Essa camada de tecnologia permitiria que carros se movimentassem muito mais perto uns dos outros nas estradas, e sincronizaria freadas de forma a evitar acidentes.

As empresas de telecomunicações, em contraste, apoiam um sistema de telefonia celular aberto e de longo alcance, que permitiria que os carros compartilhassem das frequências usadas pelos sinais dos celulares. O sistema demoraria mais a ser desenvolvido do que o V2V, porque teria de esperar pelo 5G, a nova geração de tecnologia de comunicação móvel, que só deve ser lançada em escala mundial em 2020.

"É como a disputa entre VHS e Betamax", disse outra fonte envolvida nas negociações, em referência à batalha entre tecnologias de vídeo nos anos 80, que terminou vencida pelo VHS, que se tornou o sistema padrão de gravação e reprodução de filmes e séries de TV.

O perigo de uma batalha prolongada quanto ao padrão de tecnologia que deveria ser usado para conectar carros é que isso poderia causar atraso no desenvolvimento dos veículos autoguiados.

A Comissão Europeia deve anunciar sua decisão formal sobre o tipo de tecnologia que ela prefere no ano que vem, e algumas grandes empresas de automóveis e telecomunicações, como a Vodafone e a BMW apoiam uma posição "tecnologicamente neutra", que permitiria o desenvolvimento de ambos os sistemas.

No entanto, isso não impediu os fabricantes de automóveis e as operadoras de telecomunicação de discutir quanto aos sistemas que preferem.

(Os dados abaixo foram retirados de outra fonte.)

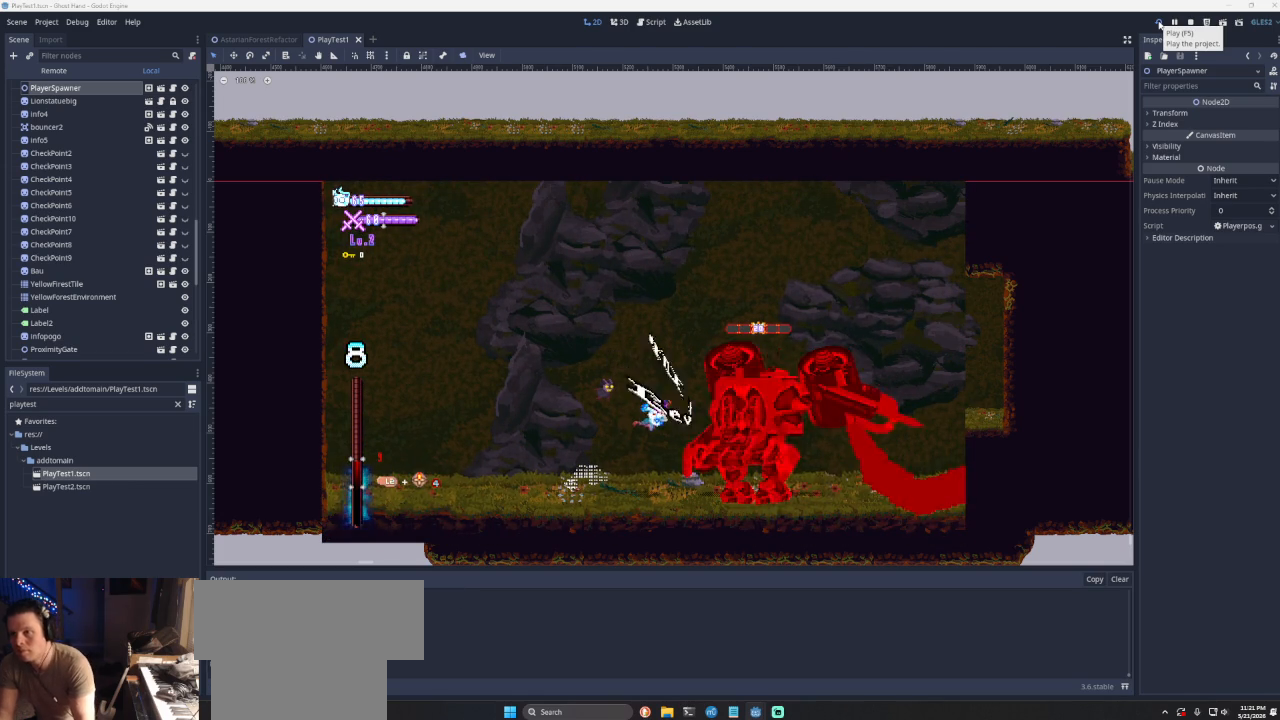
{"buttons": [], "left_stick": "right", "right_stick": "center", "events": []}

Dezenas de milhões de euros, o que inclui verbas públicas, já foram investidos no desenvolvimento da tecnologia sem fio de curto alcance V2V, especialmente nos Estados Unidos, onde ela já foi amplamente testada.

Diversas montadoras, como a Renault, Toyota, Hyundai e Volkswagen, além de alguns fabricantes de autopeças, favorecem o uso da tecnologia V2V, que também conta com o apoio de diversos países membros da União Europeia, entre os quais França, Suécia e Holanda, de acordo com três pessoas familiarizadas com a situação.

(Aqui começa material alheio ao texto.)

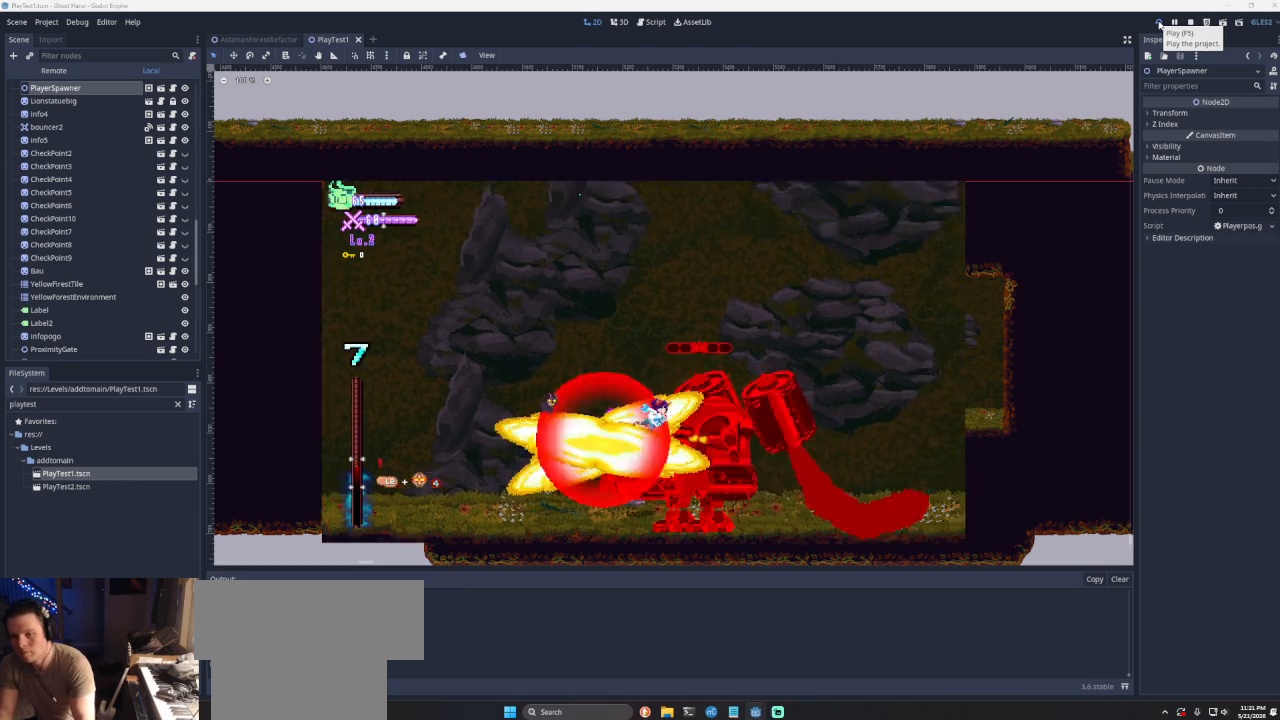
{"buttons": [], "left_stick": "right", "right_stick": "center", "events": []}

A Volkswagen, que no passado fabricou mais carros do que qualquer outra empresa, no total mundial, anunciou que levará adiante a instalação dessa tecnologia em alguns de seus modelos, a partir de 2019.

Os fabricantes de caminhões também apoiam a opção WiFi V2V, por conta do papel que ela desempenha em um método conhecido como "pelotões", que é um sistema de autocondução parcial por meio do qual um comboio de caminhões sincroniza suas freadas a fim de permitir espaço muito menor entre veículos na estrada, o que baixa dramaticamente o consumo de combustível ao reduzir a resistência do ar que cada veículo enfrenta.

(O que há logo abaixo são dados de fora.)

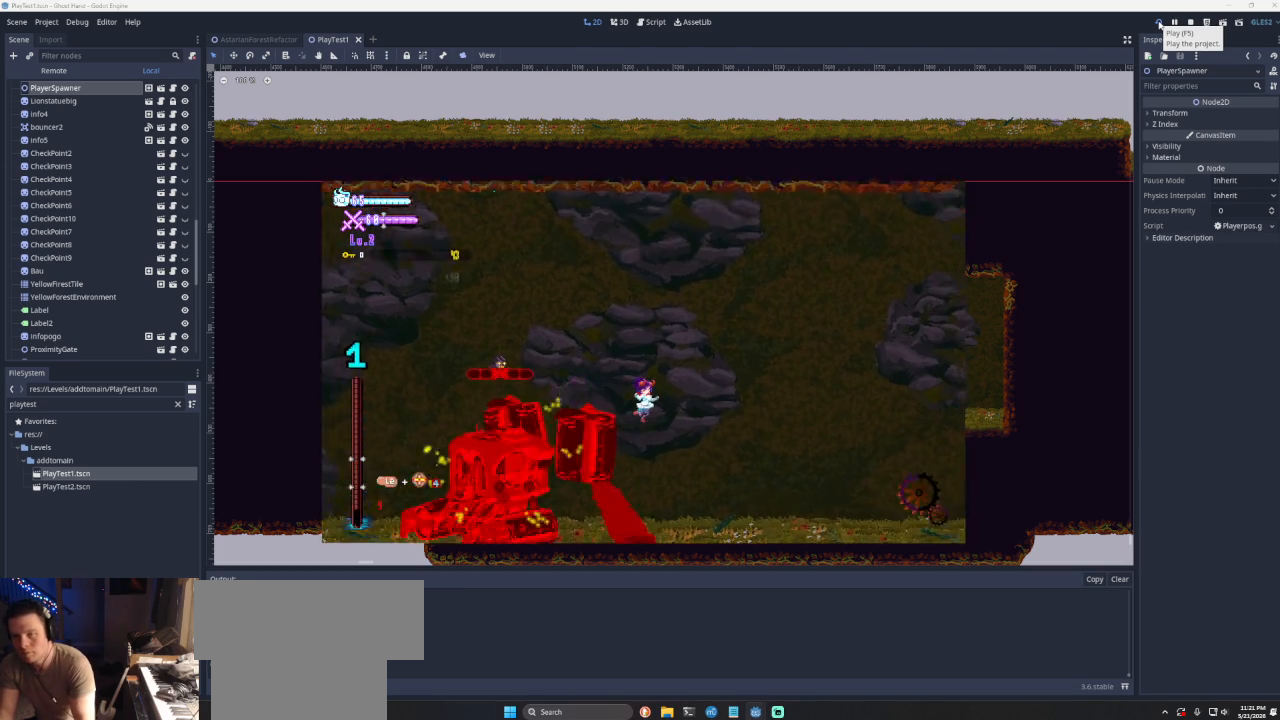
{"buttons": [], "left_stick": "right", "right_stick": "center", "events": []}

Os proponentes do sistema V2V apontam para as falhas do sistema de telefonia celular, que precisa estar conectado a uma rede de telecomunicações, o que o torna inadequado para ações que requerem resposta instantânea do veículo.

"Se você precisa brecar, é melhor que o saiba em um milissegundo", diz uma pessoa conhecedora da tecnologia. "Um sistema de frenagem que tenha problemas de buffering não é admissível".

O setor de telecomunicações, no entanto, afirma que um sistema baseado em telefonia celular tem o potencial de ser mais seguro, e o define como uma "bolha de segurança" de mil metros, em referência ao seu alcance maior. Isso oferece grandes vantagens sobre o V2V, insistem os defensores da tecnologia.

Os proponentes do sistema de telefonia móvel também apontam para o fato de que, embora um sistema de alcance mais curto possa ser capaz de detectar um carro que freou subitamente logo adiante, um sistema de alcance mais longo poderia determinar que um incidente aconteceu bastante à frente na estrada, e reagir com antecedência.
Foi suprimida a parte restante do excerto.